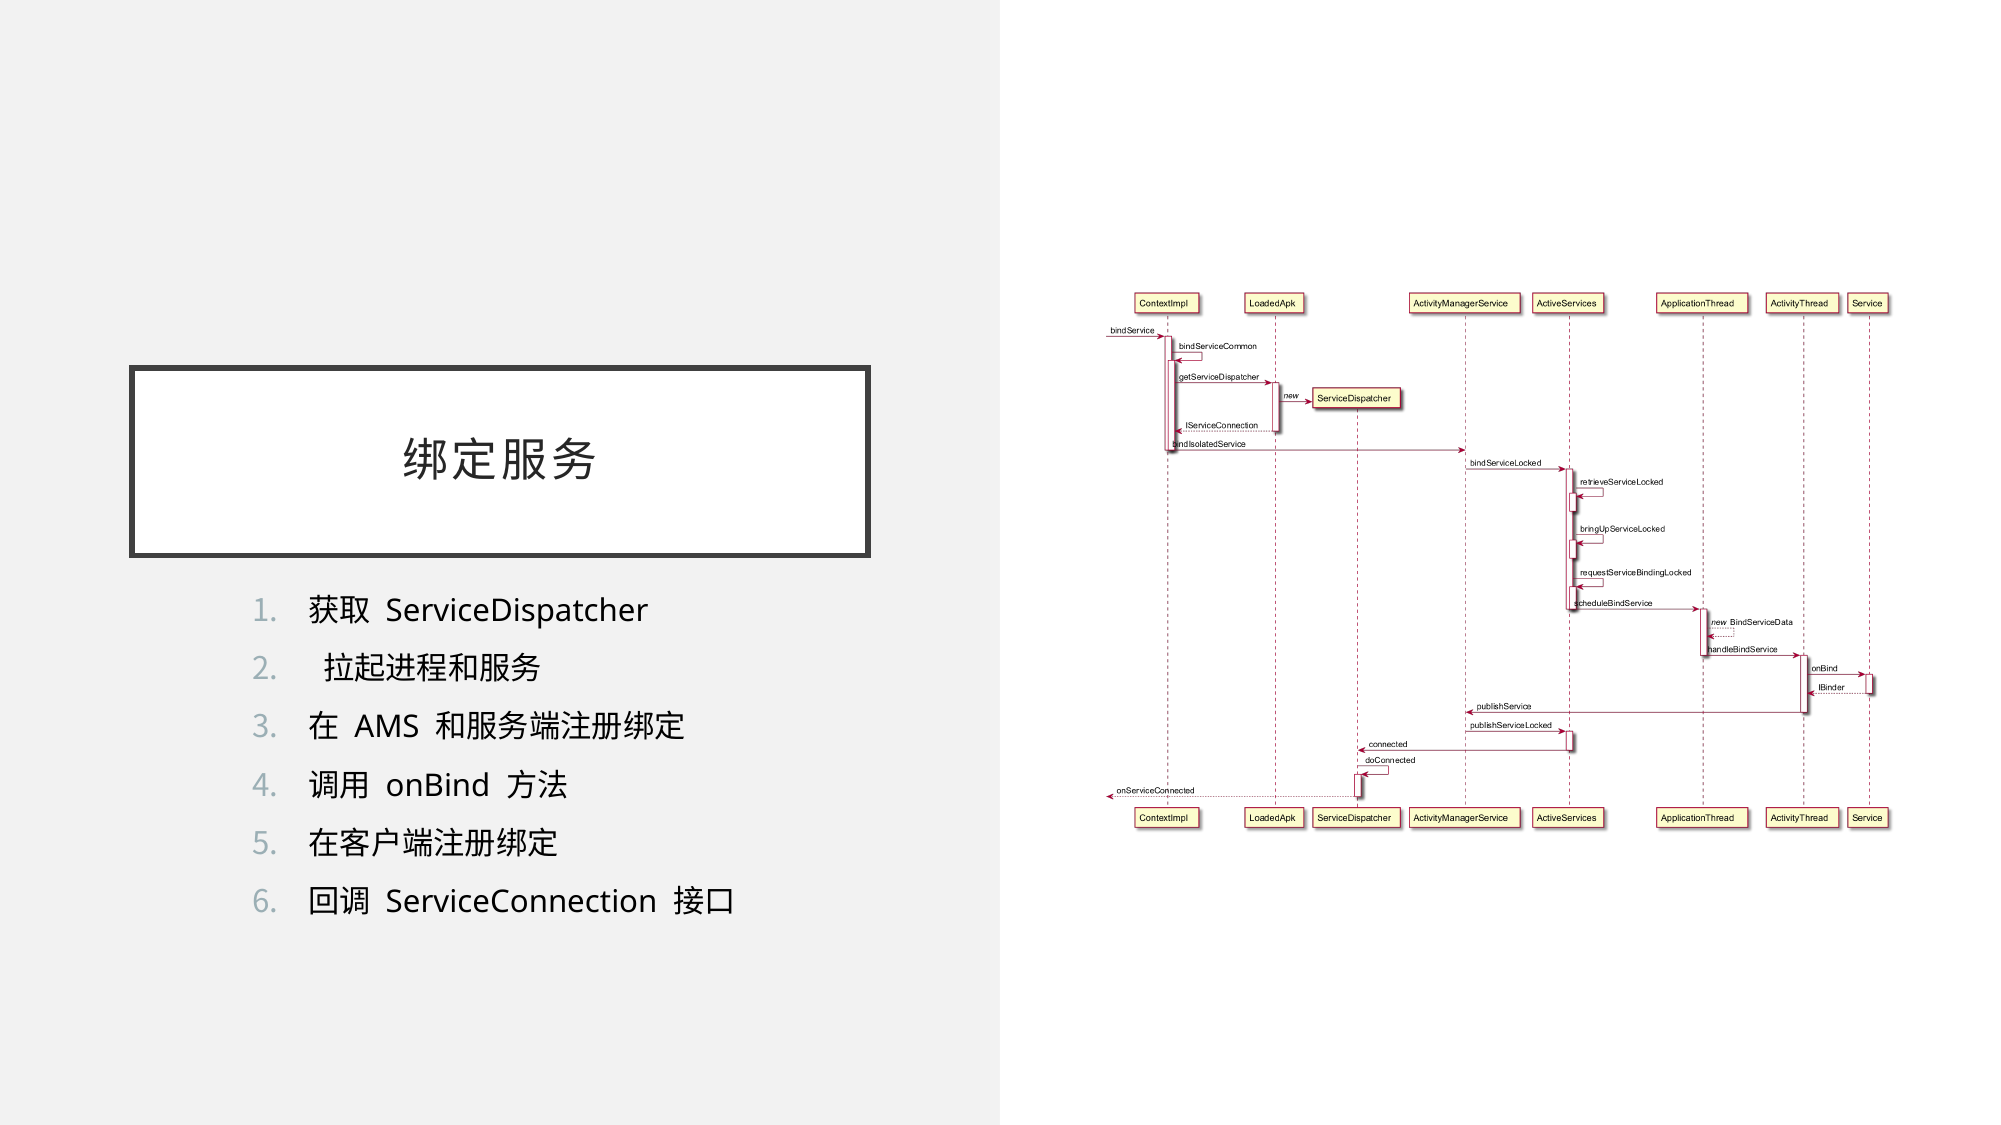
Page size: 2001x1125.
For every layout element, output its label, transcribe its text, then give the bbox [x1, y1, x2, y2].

list 获取 ServiceDispatcher 拉起进程和服务 在 AMS 和服务端注册绑定 调用 onBind 方法 在客户端注册绑定 回调 ServiceConnection 接口 [183, 582, 806, 943]
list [1104, 291, 1895, 834]
title 绑定服务 [129, 365, 871, 558]
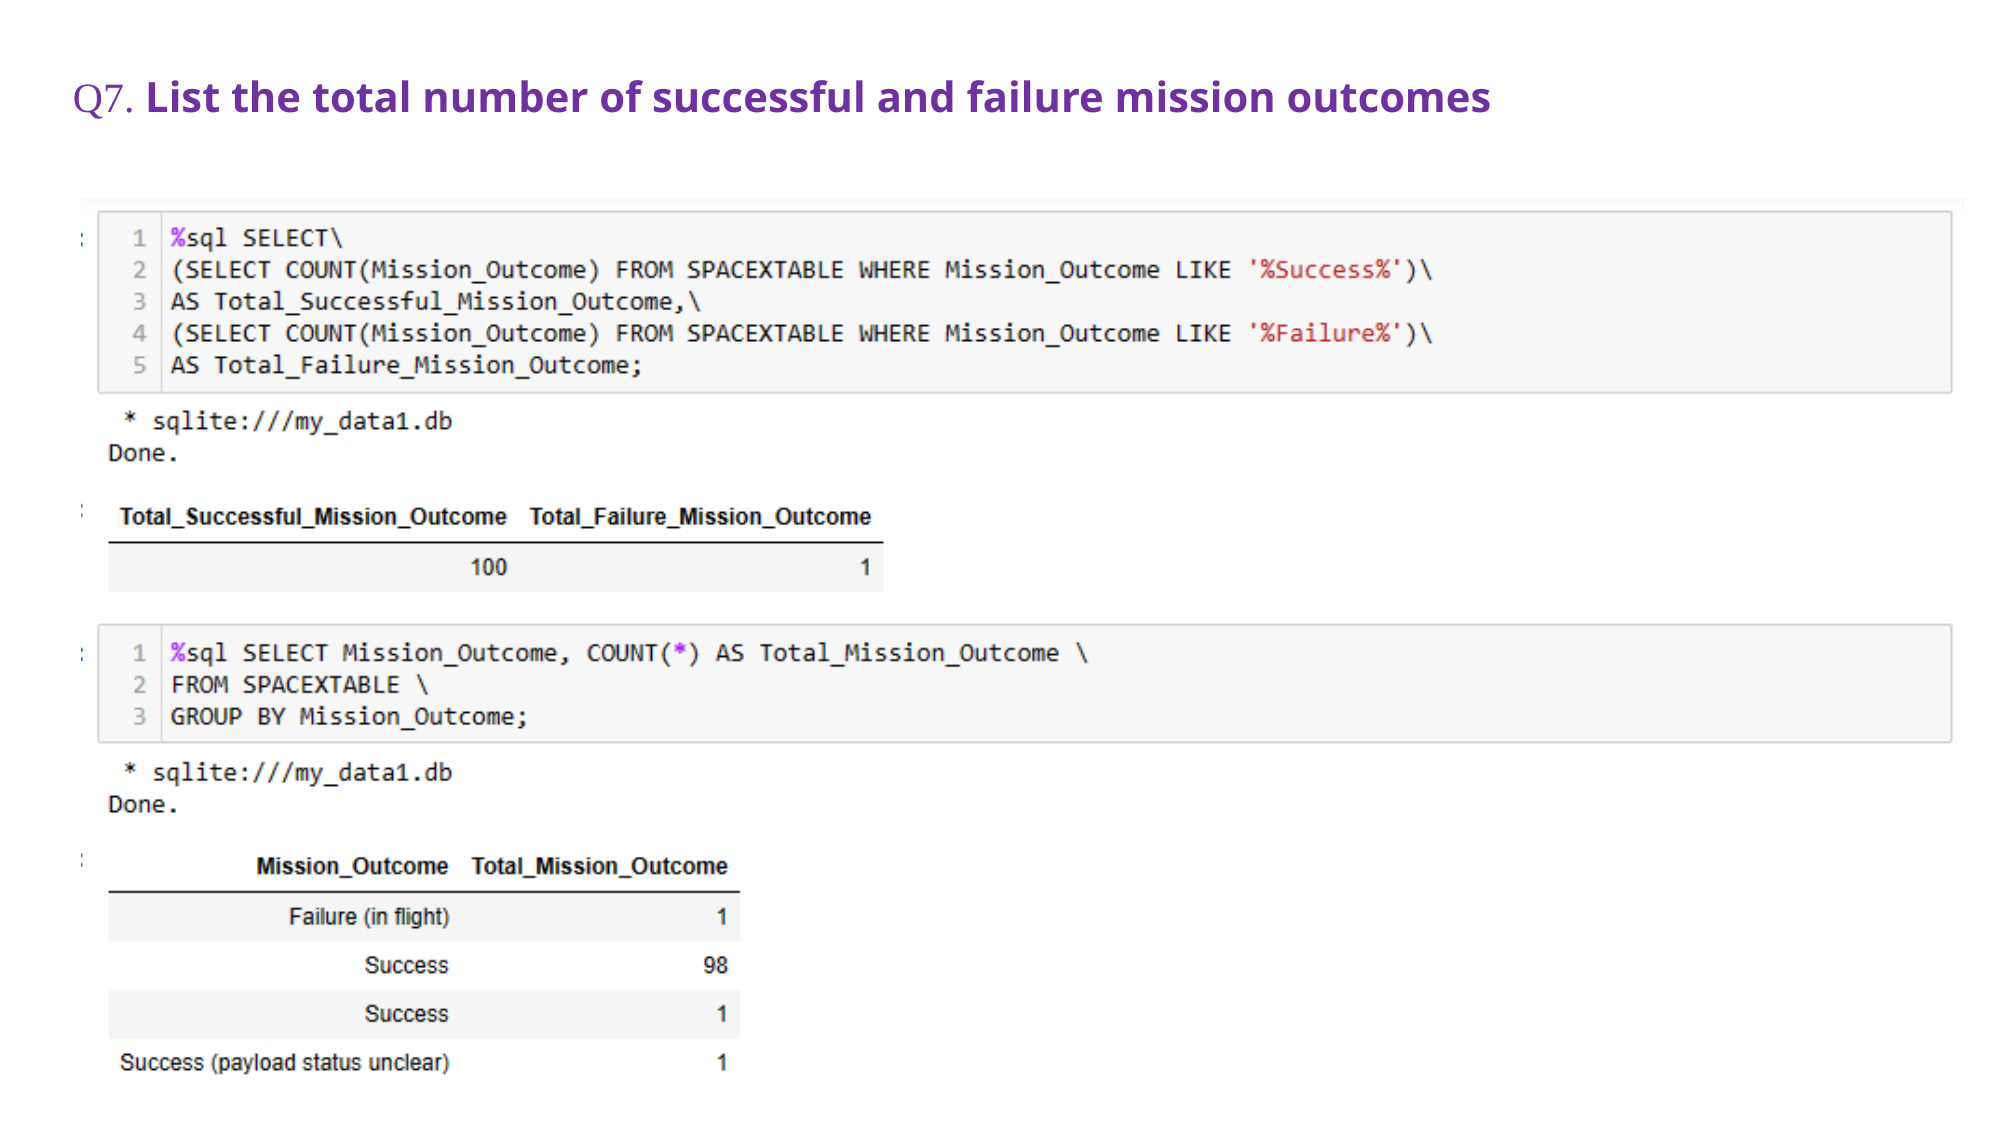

** What this task involves **
Retype the data above verbatim, minus images.

** Result of this task **
Page size: 2001x1125.
For every layout element, output its label, transcribe its text, then give the bbox [x1, y1, x2, y2].

list 获取 ServiceDispatcher 拉起进程和服务 在 AMS 和服务端注册绑定 调用 onBind 方法 在客户端注册绑定 回调 ServiceConnection 接口 [183, 582, 806, 943]
list [1104, 291, 1895, 834]
title 绑定服务 [129, 365, 871, 558]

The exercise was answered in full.